Activity: All entries must be repeated exactly; do not include the pictures.

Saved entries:

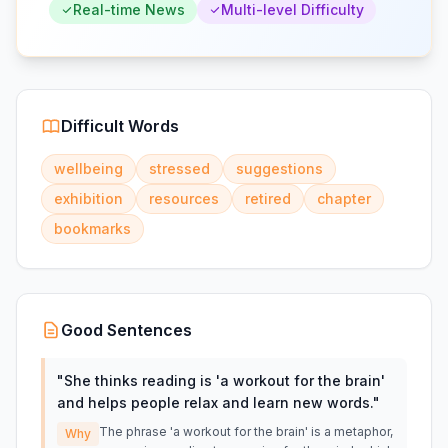
Real-time News
Multi-level Difficulty
Difficult Words
wellbeing
stressed
suggestions
exhibition
resources
retired
chapter
bookmarks
Good Sentences
"
She thinks reading is 'a workout for the brain'
and helps people relax and learn new words.
"
The phrase 'a workout for the brain' is a metaphor,
Why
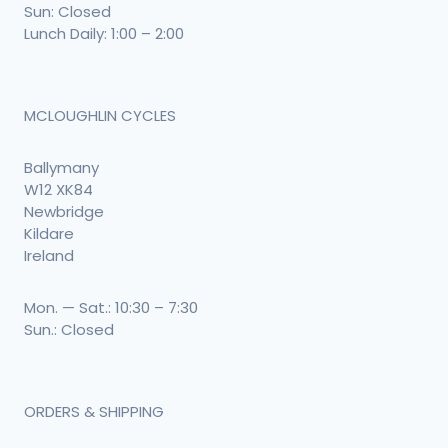
Sun: Closed
Lunch Daily: 1:00 – 2:00
MCLOUGHLIN CYCLES
Ballymany
W12 XK84
Newbridge
Kildare
Ireland
Mon. — Sat.: 10:30 – 7:30
Sun.: Closed
ORDERS & SHIPPING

Written answer:
Real-time News
Multi-level Difficulty
Difficult Words
wellbeing
stressed
suggestions
exhibition
resources
retired
chapter
bookmarks
Good Sentences
"
She thinks reading is 'a workout for the brain'
and helps people relax and learn new words.
"
The phrase 'a workout for the brain' is a metaphor,
Why
Sun: Closed
Lunch Daily: 1:00 – 2:00
MCLOUGHLIN CYCLES
Ballymany
W12 XK84
Newbridge
Kildare
Ireland
Mon. — Sat.: 10:30 – 7:30
Sun.: Closed
ORDERS & SHIPPING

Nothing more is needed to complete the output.